Reproduce the rows below verbatim, from the start of the rows through the line that contains "## Requirements", with both ends included. Leave the pictures out of your answer.

+ + + +

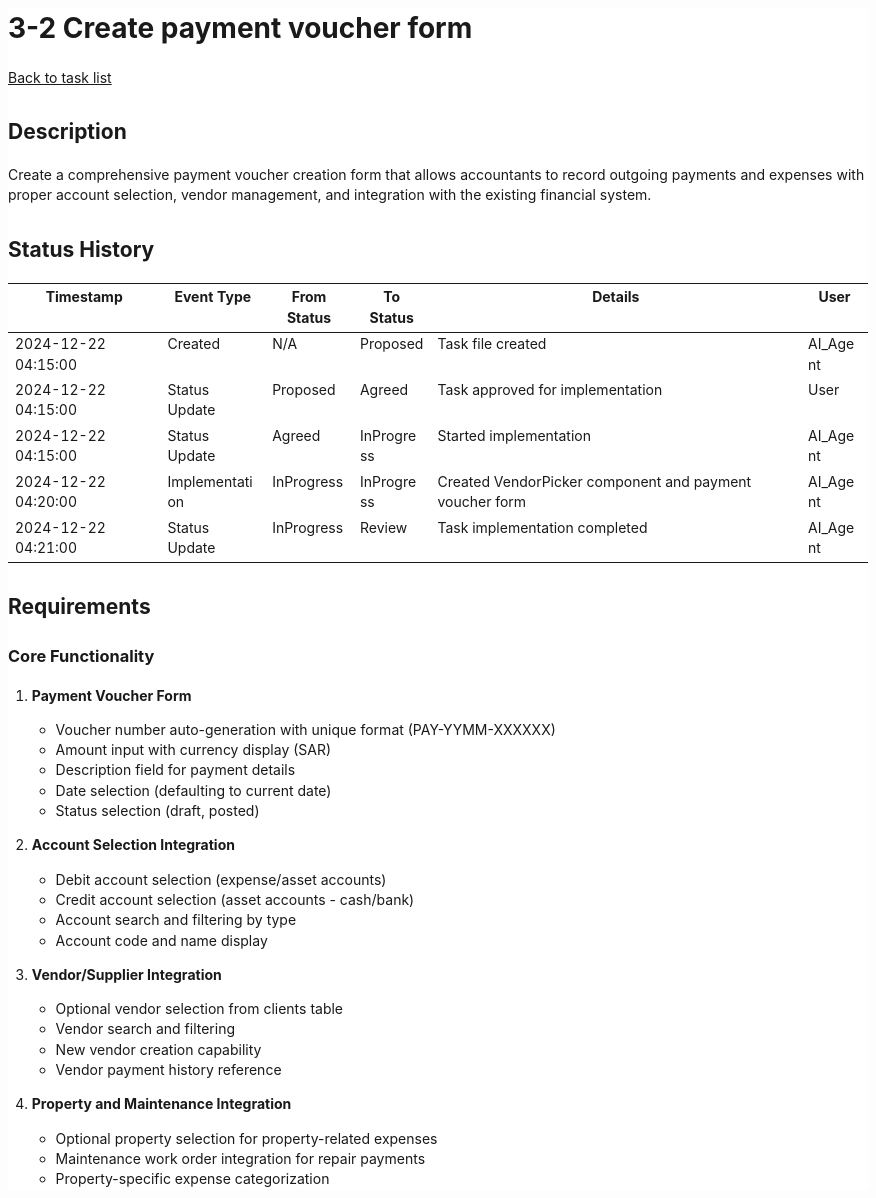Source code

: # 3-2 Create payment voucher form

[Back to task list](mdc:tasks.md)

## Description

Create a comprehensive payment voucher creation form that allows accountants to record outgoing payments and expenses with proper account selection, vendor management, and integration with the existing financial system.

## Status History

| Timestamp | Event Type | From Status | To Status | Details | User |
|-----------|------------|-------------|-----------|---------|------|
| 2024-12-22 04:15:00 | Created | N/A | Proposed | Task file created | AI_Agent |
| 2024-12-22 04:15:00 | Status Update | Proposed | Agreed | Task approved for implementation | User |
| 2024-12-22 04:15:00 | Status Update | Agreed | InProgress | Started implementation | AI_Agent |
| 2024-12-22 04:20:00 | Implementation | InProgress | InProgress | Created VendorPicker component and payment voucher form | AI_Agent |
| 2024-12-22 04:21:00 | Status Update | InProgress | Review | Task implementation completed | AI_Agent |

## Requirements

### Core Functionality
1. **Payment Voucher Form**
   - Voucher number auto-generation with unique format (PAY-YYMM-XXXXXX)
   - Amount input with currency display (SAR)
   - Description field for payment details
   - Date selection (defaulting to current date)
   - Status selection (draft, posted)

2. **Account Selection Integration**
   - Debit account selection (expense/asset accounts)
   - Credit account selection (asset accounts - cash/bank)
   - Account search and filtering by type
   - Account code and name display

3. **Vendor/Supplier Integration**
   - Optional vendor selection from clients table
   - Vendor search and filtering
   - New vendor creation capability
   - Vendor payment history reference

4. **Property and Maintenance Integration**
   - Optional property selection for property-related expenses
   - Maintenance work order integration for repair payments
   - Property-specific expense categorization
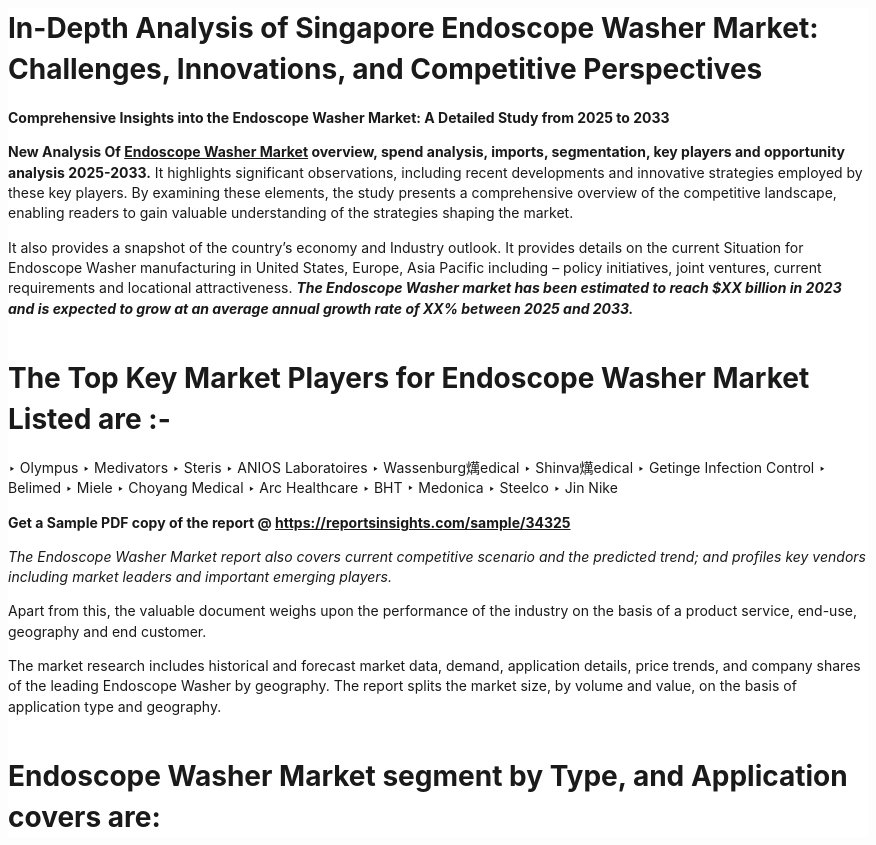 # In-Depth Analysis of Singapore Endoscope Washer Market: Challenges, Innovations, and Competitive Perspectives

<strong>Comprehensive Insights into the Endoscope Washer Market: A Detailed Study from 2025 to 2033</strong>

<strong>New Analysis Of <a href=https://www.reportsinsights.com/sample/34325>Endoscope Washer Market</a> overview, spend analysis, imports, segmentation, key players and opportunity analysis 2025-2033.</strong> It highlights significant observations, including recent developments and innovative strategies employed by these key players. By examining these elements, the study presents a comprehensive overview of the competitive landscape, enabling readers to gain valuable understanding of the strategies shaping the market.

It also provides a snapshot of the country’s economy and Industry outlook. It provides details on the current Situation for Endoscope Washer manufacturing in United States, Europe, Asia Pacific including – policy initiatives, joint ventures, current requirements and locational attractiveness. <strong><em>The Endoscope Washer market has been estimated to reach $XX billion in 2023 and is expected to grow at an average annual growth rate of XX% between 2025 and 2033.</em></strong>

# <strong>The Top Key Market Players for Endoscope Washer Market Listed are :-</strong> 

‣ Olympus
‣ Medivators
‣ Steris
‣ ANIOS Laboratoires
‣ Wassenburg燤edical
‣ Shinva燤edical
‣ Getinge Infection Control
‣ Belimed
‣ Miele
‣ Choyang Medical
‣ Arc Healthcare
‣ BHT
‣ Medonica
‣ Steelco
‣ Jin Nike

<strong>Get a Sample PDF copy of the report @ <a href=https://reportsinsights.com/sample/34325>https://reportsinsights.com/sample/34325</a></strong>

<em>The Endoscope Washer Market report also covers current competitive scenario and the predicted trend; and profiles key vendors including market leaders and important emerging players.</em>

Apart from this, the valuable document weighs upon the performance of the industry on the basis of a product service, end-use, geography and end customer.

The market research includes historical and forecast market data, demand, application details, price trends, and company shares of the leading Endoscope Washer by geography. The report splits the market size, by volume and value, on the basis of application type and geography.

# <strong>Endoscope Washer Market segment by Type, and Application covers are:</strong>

+ + + +

- Response below
Source code

: # 3-2 Create payment voucher form

[Back to task list](mdc:tasks.md)

## Description

Create a comprehensive payment voucher creation form that allows accountants to record outgoing payments and expenses with proper account selection, vendor management, and integration with the existing financial system.

## Status History

| Timestamp | Event Type | From Status | To Status | Details | User |
|-----------|------------|-------------|-----------|---------|------|
| 2024-12-22 04:15:00 | Created | N/A | Proposed | Task file created | AI_Agent |
| 2024-12-22 04:15:00 | Status Update | Proposed | Agreed | Task approved for implementation | User |
| 2024-12-22 04:15:00 | Status Update | Agreed | InProgress | Started implementation | AI_Agent |
| 2024-12-22 04:20:00 | Implementation | InProgress | InProgress | Created VendorPicker component and payment voucher form | AI_Agent |
| 2024-12-22 04:21:00 | Status Update | InProgress | Review | Task implementation completed | AI_Agent |

## Requirements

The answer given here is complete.